Overall system health monitoring

Seth Beauchamp · ‎12-16-2015

I am looking for some guidance on overall system health monitoring for IOS XR devices. All of our devices (mostly 9ks) are running over 4gb of memory and our current monitoring systems do not monitor them properly. So I am looking to see what others are doing for overall system health, I am looking to set up alerts via snmp or syslog that can be sent to my NOC. I am looking for Memory and CPU mostly, but anything else critical that is different from IOS would be good information.

Is there a certain OID or syslog message I should watch for?

tlewisflood · ‎12-16-2015

Cacti has some interesting features. It can be very fast, and I recall there being some third party template specific for ios-xr cpu/memory as well as a threshold plugin that has notification capabilities. Cisco's Prime Performance Monitor also seems promising, but I'm not clear on the notification part of that.

I'm no developer, so some of what my group has been using seems to always come with complications. We get stuff done, but there's frequently some previous experience that was lacking that gets in the way of forward progress. If you're starting from scratch, you might want to have a look on a broader scale. I recall recently reading this: https://workaround.org/article/tired-of-nagios-and-cacti-try-zabbix and thinking that I would've liked the room to try something new.

AARON WEINTRAUB · ‎12-17-2015

So one thing to watch out for that is completely different from IOS is the concept of the PFM (platform fault manager). There are events that will go into this that are just syslogged once, and then the condition is said to be 'set' and won't syslog anymore until it clears, and then you'll get one 'clear' syslog.

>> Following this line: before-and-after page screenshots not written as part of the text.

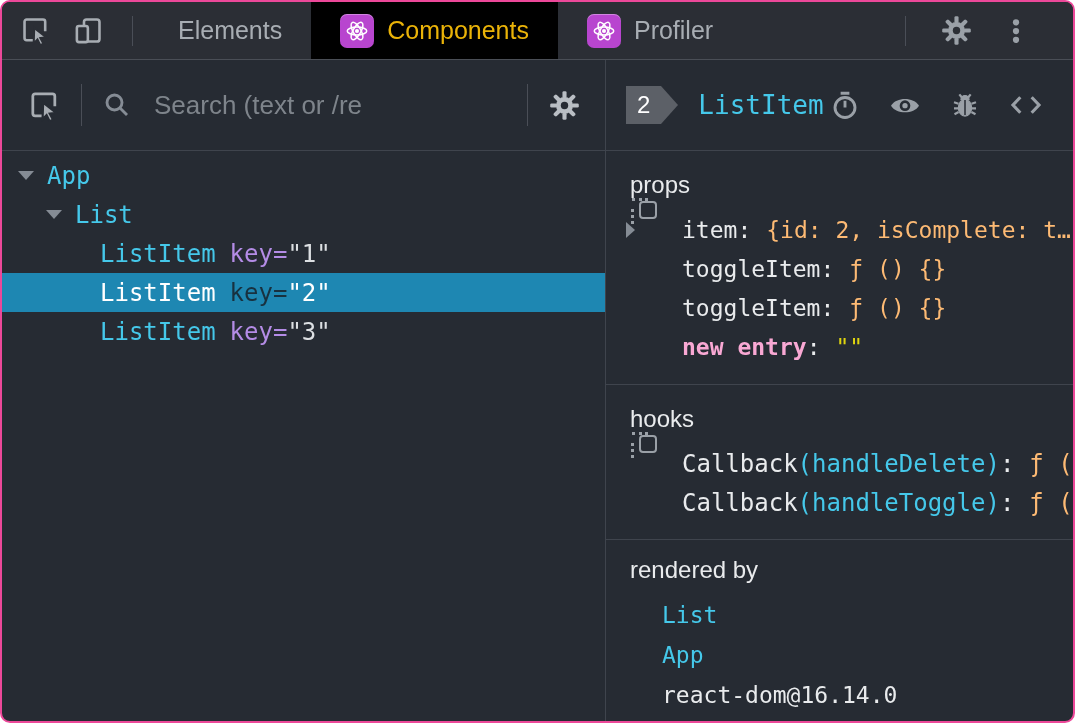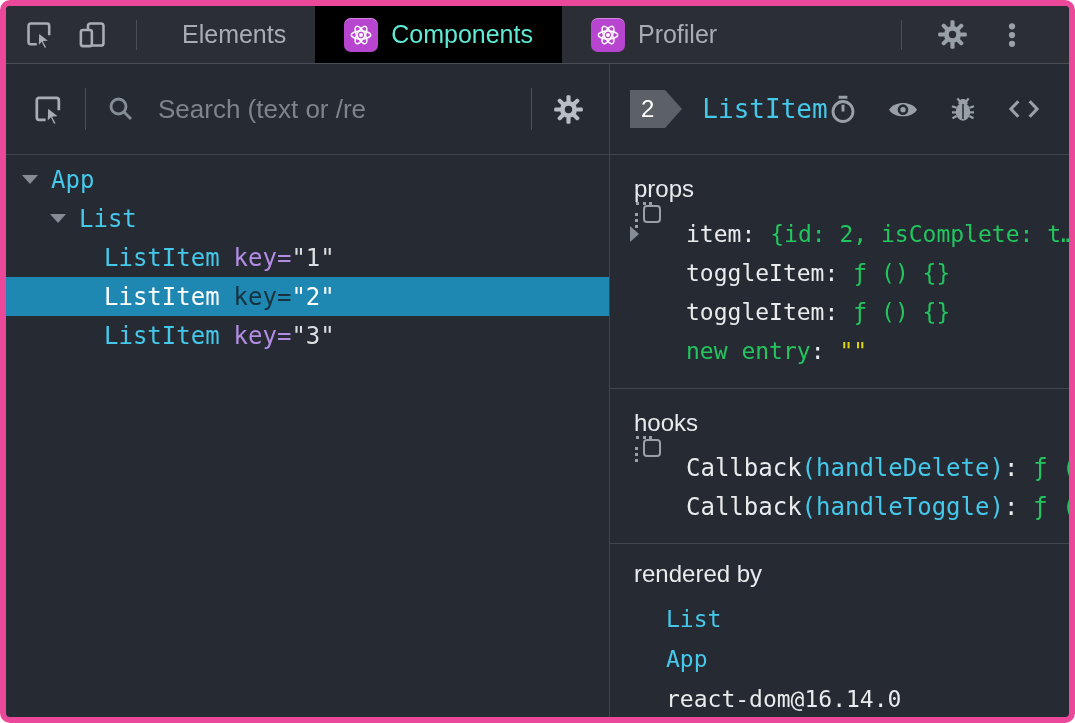--- a/index.html
+++ b/index.html
@@ -1,30 +1,30 @@
 <!DOCTYPE html>
 <html><head>
 <meta charset="utf-8">
 <style>
   html,body{margin:0;padding:0;background:#ffffff;font-family:"Liberation Sans",sans-serif;}
   *{box-sizing:border-box;}
   .window{
-    width:1075px;height:723px;background:#262b33;border:6px solid #ec4899;
+    width:1075px;height:723px;background:#262b33;border:2px solid #ec4899;
     border-radius:10px;overflow:hidden;display:flex;flex-direction:column;
   }
   
   .topbar{flex:0 0 58px;background:#2b2e35;border-bottom:1px solid #4a4e56;
     display:flex;align-items:stretch;}
   .tb-left{display:flex;align-items:center;padding-left:18px;gap:22px;}
   .icon-btn{display:flex;align-items:center;justify-content:center;color:#a8adb3;cursor:pointer;}
   .vsep{width:1px;background:#4a4e57;align-self:center;}
   .vsep.tall{height:30px;margin:0 6px;}
   .tabs{display:flex;align-items:stretch;margin-left:10px;}
   .tab{display:flex;align-items:center;gap:13px;padding:0 29px;font-size:25px;color:#a8adb3;cursor:pointer;white-space:nowrap;}
-  .tab.active{background:#000000;color:#5eead4;}
+  .tab.active{background:#000000;color:#eab308;}
   .react-badge{width:34px;height:34px;border-radius:7px;background:#b845cf;
     display:flex;align-items:center;justify-content:center;box-shadow:inset 0 1px 0 rgba(255,255,255,.35);}
   .tb-right{margin-left:auto;display:flex;align-items:center;gap:28px;padding-right:42px;}
   
   .main{flex:1;display:flex;min-height:0;}
   .left{flex:0 0 604px;border-right:1px solid #3f444d;display:flex;flex-direction:column;min-width:0;}
   .right{flex:1;display:flex;flex-direction:column;min-width:0;}
   
   .ltoolbar{flex:0 0 91px;border-bottom:1px solid #3f444d;display:flex;align-items:center;
     padding:0 24px 0 26px;gap:20px;}
@@ -63,22 +63,22 @@
   .sec-head{display:flex;justify-content:space-between;align-items:flex-start;height:30px;
     color:#e9ebed;font-size:24px;margin-bottom:9px;flex-direction:column;}
   .prow,.hrow{height:39px;display:flex;align-items:center;position:relative;
     font-family:"DejaVu Sans Mono",monospace;font-size:23px;padding-left:20px;white-space:nowrap;}
   .hrow{font-size:24px;}
   .pexp{position:absolute;left:-4px;top:12px;width:0;height:0;
     border-top:8px solid transparent;border-bottom:8px solid transparent;
     border-left:9px solid #858c95;cursor:pointer;}
   .pname{color:#e9ebed;margin-left:32px;}
   .psep{color:#e9ebed;margin-right:15px;}
-  .pval{color:#22c55e;}
-  .prow.muted .pname{color:#22c55e;}
+  .pval{color:#fdba74;}
+  .prow.muted .pname{color:#f9a8d4;font-weight:bold;}
   .pval.yellow{color:#dfd50f;}
   .harg{color:#45c8ea;}
   .ritem{height:40px;display:flex;align-items:center;font-family:"DejaVu Sans Mono",monospace;
     font-size:23px;padding-left:32px;white-space:nowrap;}
   .rlink{color:#45c8ea;cursor:pointer;}
   .rplain{color:#e9ebed;}
   
   .copy{position:relative;width:27px;height:27px;cursor:pointer;margin-top:2px;}
   .copy .solid{position:absolute;right:0;top:0;width:18px;height:18px;
     border:2.5px solid #9aa0a7;border-radius:4px;}

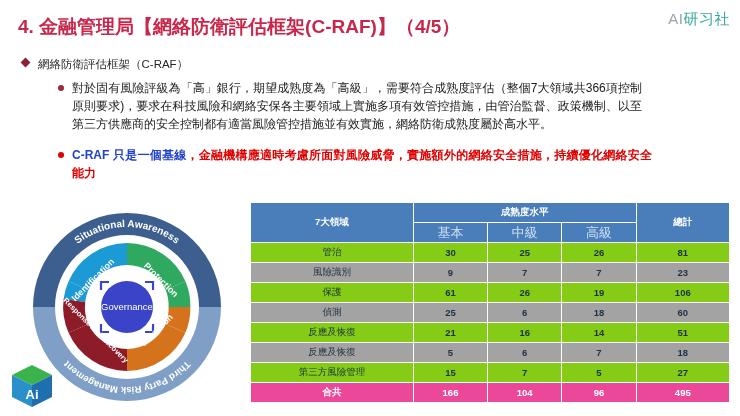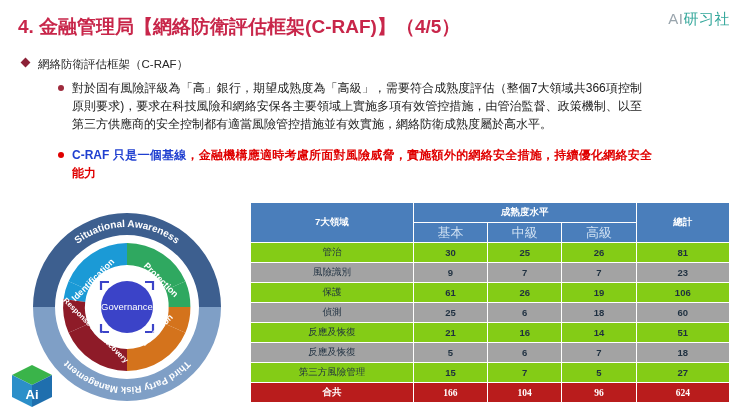--- a/index.html
+++ b/index.html
@@ -128,24 +128,23 @@
     color: #cfe0f2;
     font-weight: normal;
     font-size: 13px;
   }
   tbody tr td { color: #1f3040; }
   tbody tr.odd td { background: #84cc16; }
   tbody tr.even td { background: #a3a3a3; }
   tbody tr td.num { font-weight: 700; }
   tbody tr td.cat { font-weight: normal; }
   tbody tr.total td {
-    background: #b91c1c;
+    background: #ec4899;
     color: #ffffff;
     font-weight: 700;
-    font-family: Liberation Serif, serif;
   }
   .col-cat { width: 34%; }
   .col-lv  { width: 15.5%; }
   .col-tot { width: 19.5%; }
 </style>
 </head>
 <body>
 
 <div id="slide">
 
@@ -307,19 +306,19 @@
           <td class="num">15</td>
           <td class="num">7</td>
           <td class="num">5</td>
           <td class="num">27</td>
         </tr>
         <tr class="total">
           <td>合共</td>
           <td>166</td>
           <td>104</td>
           <td>96</td>
-          <td>624</td>
+          <td>495</td>
         </tr>
       </tbody>
     </table>
   </div>
 
 </div>
 
 </body></html>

This could be things like a optical port that is getting too low (or too high) power. Might not be a large concern, but then there are more serious things like punt fabric errors or other hardware "failures" which are traffic impacting. If you miss that first syslog for some reason (router had issues, etc) then you won't get any more notifications until the issue clears. To look at the current raised faults, do 'show pfm loc all'.

smilstea · ‎12-18-2015

There is a handy command show logging events buffer bistate which will list these sets and clears even if the show logging buffer has wrapped.

Sam